Media kerap tidak dapat menolak iklan rokok karena iklan rokok termasuk gemuk. Produsen rokok tidak pelit beriklanan karena diperkirakan belanja rokok di Indonesia saja per tahun mencapai Rp100 triliun. Karena itu, media berharap aturan yang ada tidak diterapkan secara kaku.
Di sisi lain, orang media tidak habis pikir mengapa somasi juga ditujukan kepada pemimpin redaksi. Apa jika ada penyimpangan iklan rokok, pemimpin redaksi bisa mendekam di penjara selama lima tahun atau kena denda Rp5 miliar sesuai dengan Pasal 62 Undang-Undang Perlindungan Konsumen (UUPK). Namun Tulus meluruskan, selain pemimpin Redaksi, bisa saja pemimpin umum atau bagian iklan yang bertanggung jawab.

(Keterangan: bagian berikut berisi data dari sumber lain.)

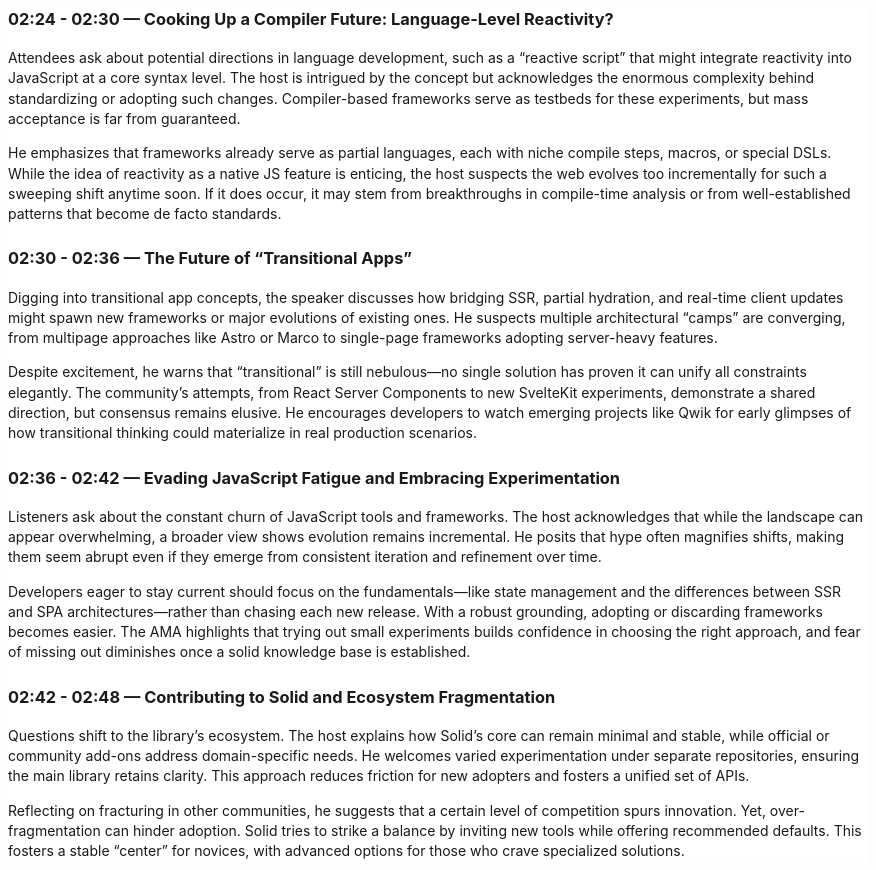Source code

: ### 02:24 - 02:30 — Cooking Up a Compiler Future: Language-Level Reactivity?

Attendees ask about potential directions in language development, such as a “reactive script” that might integrate reactivity into JavaScript at a core syntax level. The host is intrigued by the concept but acknowledges the enormous complexity behind standardizing or adopting such changes. Compiler-based frameworks serve as testbeds for these experiments, but mass acceptance is far from guaranteed.

He emphasizes that frameworks already serve as partial languages, each with niche compile steps, macros, or special DSLs. While the idea of reactivity as a native JS feature is enticing, the host suspects the web evolves too incrementally for such a sweeping shift anytime soon. If it does occur, it may stem from breakthroughs in compile-time analysis or from well-established patterns that become de facto standards.

### 02:30 - 02:36 — The Future of “Transitional Apps”

Digging into transitional app concepts, the speaker discusses how bridging SSR, partial hydration, and real-time client updates might spawn new frameworks or major evolutions of existing ones. He suspects multiple architectural “camps” are converging, from multipage approaches like Astro or Marco to single-page frameworks adopting server-heavy features.

Despite excitement, he warns that “transitional” is still nebulous—no single solution has proven it can unify all constraints elegantly. The community’s attempts, from React Server Components to new SvelteKit experiments, demonstrate a shared direction, but consensus remains elusive. He encourages developers to watch emerging projects like Qwik for early glimpses of how transitional thinking could materialize in real production scenarios.

### 02:36 - 02:42 — Evading JavaScript Fatigue and Embracing Experimentation

Listeners ask about the constant churn of JavaScript tools and frameworks. The host acknowledges that while the landscape can appear overwhelming, a broader view shows evolution remains incremental. He posits that hype often magnifies shifts, making them seem abrupt even if they emerge from consistent iteration and refinement over time.

Developers eager to stay current should focus on the fundamentals—like state management and the differences between SSR and SPA architectures—rather than chasing each new release. With a robust grounding, adopting or discarding frameworks becomes easier. The AMA highlights that trying out small experiments builds confidence in choosing the right approach, and fear of missing out diminishes once a solid knowledge base is established.

### 02:42 - 02:48 — Contributing to Solid and Ecosystem Fragmentation

Questions shift to the library’s ecosystem. The host explains how Solid’s core can remain minimal and stable, while official or community add-ons address domain-specific needs. He welcomes varied experimentation under separate repositories, ensuring the main library retains clarity. This approach reduces friction for new adopters and fosters a unified set of APIs.

Reflecting on fracturing in other communities, he suggests that a certain level of competition spurs innovation. Yet, over-fragmentation can hinder adoption. Solid tries to strike a balance by inviting new tools while offering recommended defaults. This fosters a stable “center” for novices, with advanced options for those who crave specialized solutions.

Jalan TAGNPMM untuk menyeret para pelaku usaha yang melanggar aturan memang berliku karena masih banyak celah hukum dari Undang-Undang yang ada. Somasi Tim Advokasi bisa dianggap sebagai angin lalu atau sekadar gertak sambal. Syukur, jika para pelaku bisa menyadari ketentuan yang ada, sehingga tidak sampai ada "perang". Ini baru kompromi.